• **What to produce**: Lines below that include "effect" are the answer; copy each one.

• **Records for this task**:
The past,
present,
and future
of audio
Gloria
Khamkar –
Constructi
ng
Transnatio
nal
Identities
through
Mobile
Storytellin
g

==

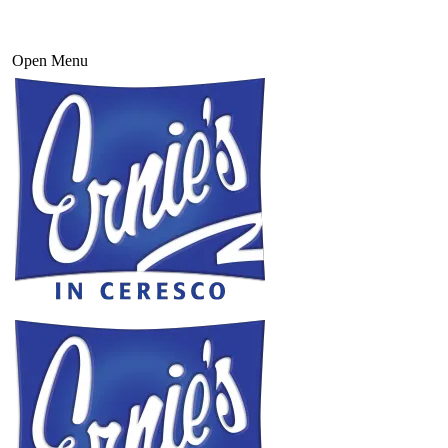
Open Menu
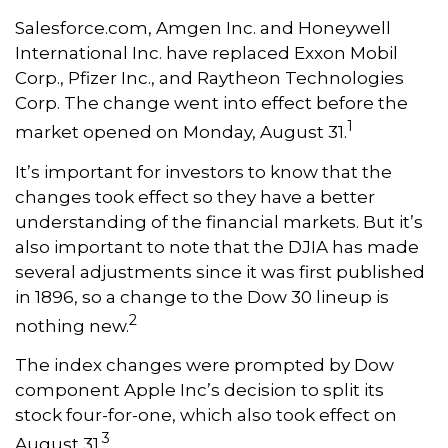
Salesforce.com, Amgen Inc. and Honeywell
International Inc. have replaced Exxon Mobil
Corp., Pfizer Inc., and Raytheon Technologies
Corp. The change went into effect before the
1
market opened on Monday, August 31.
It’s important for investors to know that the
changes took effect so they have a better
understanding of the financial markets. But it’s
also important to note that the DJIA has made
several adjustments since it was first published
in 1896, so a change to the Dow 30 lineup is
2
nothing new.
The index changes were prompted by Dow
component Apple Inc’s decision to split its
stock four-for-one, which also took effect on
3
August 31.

• **Result below**:
Corp. The change went into effect before the
changes took effect so they have a better
stock four-for-one, which also took effect on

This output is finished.